One must buy plenty of groceries, as the restaurants are either fast-food, major chains (Applebees anyone?) or family-style restaurants. There may be a pizza parlor. It will be very popular. More popular than the food (canned sauce? frozen dough? cardboard-y pepperoni?), the wine (mmm. Black Opal...), or the service (yes, I would like a clean fork. If it's not too much trouble...) can justify.

The rent is cheap in middle-Nowhere, which means I can afford a garage for the car I have to purchase, and I have space for the furniture I don't have. The extra bedroom-cum-study is nice. The extra space unnerves me. Cat and I rattle around like two dried beans (thank goodness Rancho Gordo delivers!) in a bell, er, Ball jar.

The sidewalks are poorly maintained here in Noplace, Nowhere. Or they are smooth and plentiful in the 'shopping district' - which takes up about 4 blocks. Or perhaps there are more interstate highways than village roads and biking and walking don't feel safe. It is not convenient to walk anywhere in Noplace. There is no gym. Or there is one. Or the college has a small, cramped room that serves as a fitness center. I keep my exercycle and pedal to movie after movie after movie.

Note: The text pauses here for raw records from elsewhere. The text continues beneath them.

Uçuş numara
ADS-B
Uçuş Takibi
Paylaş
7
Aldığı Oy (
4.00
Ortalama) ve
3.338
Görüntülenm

There is no local, small/mid-size roaster in Noplace (or anywhere nearby). I stop drinking coffee. Tea is not so difficult to mail-order. Perhaps there is a coffee shop. They will call drip coffee with Hershey's syrup a caffe mocha. I drink my tea at home. I miss the camaraderie of the small cafe.

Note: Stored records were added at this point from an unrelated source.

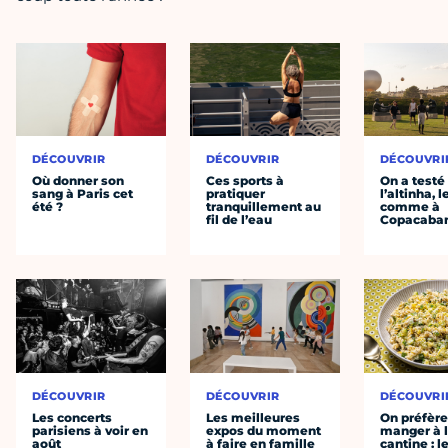
DÉCOUVRIR
DÉCOUVRIR
DÉCOUVRI
Où donner son
Ces sports à
On a testé
sang à Paris cet
pratiquer
l’altinha, l
été ?
tranquillement au
comme à
fil de l’eau
Copacaba
DÉCOUVRIR
DÉCOUVRIR
DÉCOUVRI
Les concerts
Les meilleures
On préfèr
parisiens à voir en
expos du moment
manger à 
août
à faire en famille
cantine : l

I will be able to afford to have internet service at home with my new job at Exile. My preservation! I am able to maintain my friendships for a time, exchanging messages about our new, then less new, then old accomplishments and mileposts. The frequency with which these messages are exchanged, however, decreases. Perhaps we only see each other at conferences and the occasional wedding. Perhaps one's teaching load is not conducive to conference attendance. Perhaps we don't really keep in touch very much at all. But we're busy. Very busy. So that's understandable. That's okay.

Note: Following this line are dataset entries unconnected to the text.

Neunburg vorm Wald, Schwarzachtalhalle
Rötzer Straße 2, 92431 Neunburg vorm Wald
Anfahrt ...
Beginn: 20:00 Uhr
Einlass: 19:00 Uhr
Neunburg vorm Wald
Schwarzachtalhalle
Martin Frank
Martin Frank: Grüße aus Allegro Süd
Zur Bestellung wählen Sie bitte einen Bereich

So I'm already thinking of what kind of car I should consider (2-door Toyota Tercel. I think they're so cute. Red. I usually have red cars); whether I should rent a small house or a large-ish apartment; whether I should get some serious free weights so I can build a home gym when I leave. This is not helpful. My hope - perhaps an ambitious one - is that by exposing my dramatic, excessive anxiety, I can begin to laugh at it. Oh, and remember that none of it, not any of it at all, is real. At least not yet ....

Tuesday, February 2, 2010

in my out-loud voice

It has not slipped my observation that anxiety about my life post-dissertation is what fills my shoes with lead. I'm happy here. I have friends. I have a cozy living space. This city is a wonderful one and suits my lifestyle. There are more things for me to do than time or energy with which to do them. When I think of finishing up this degree, any anticipation of accomplishment is immediately accompanied by the dread of leaving - I cannot separate the completion of my degree from the inevitability of leaving Chicago. Thinking about Ph.D-me means thinking about my eventual banishment from city, friends, life.

It appears more pleasant - or perhaps simply less painful - to take forever with this dissertation. How can I be excited about the project that will only bring about my future poverty and loneliness?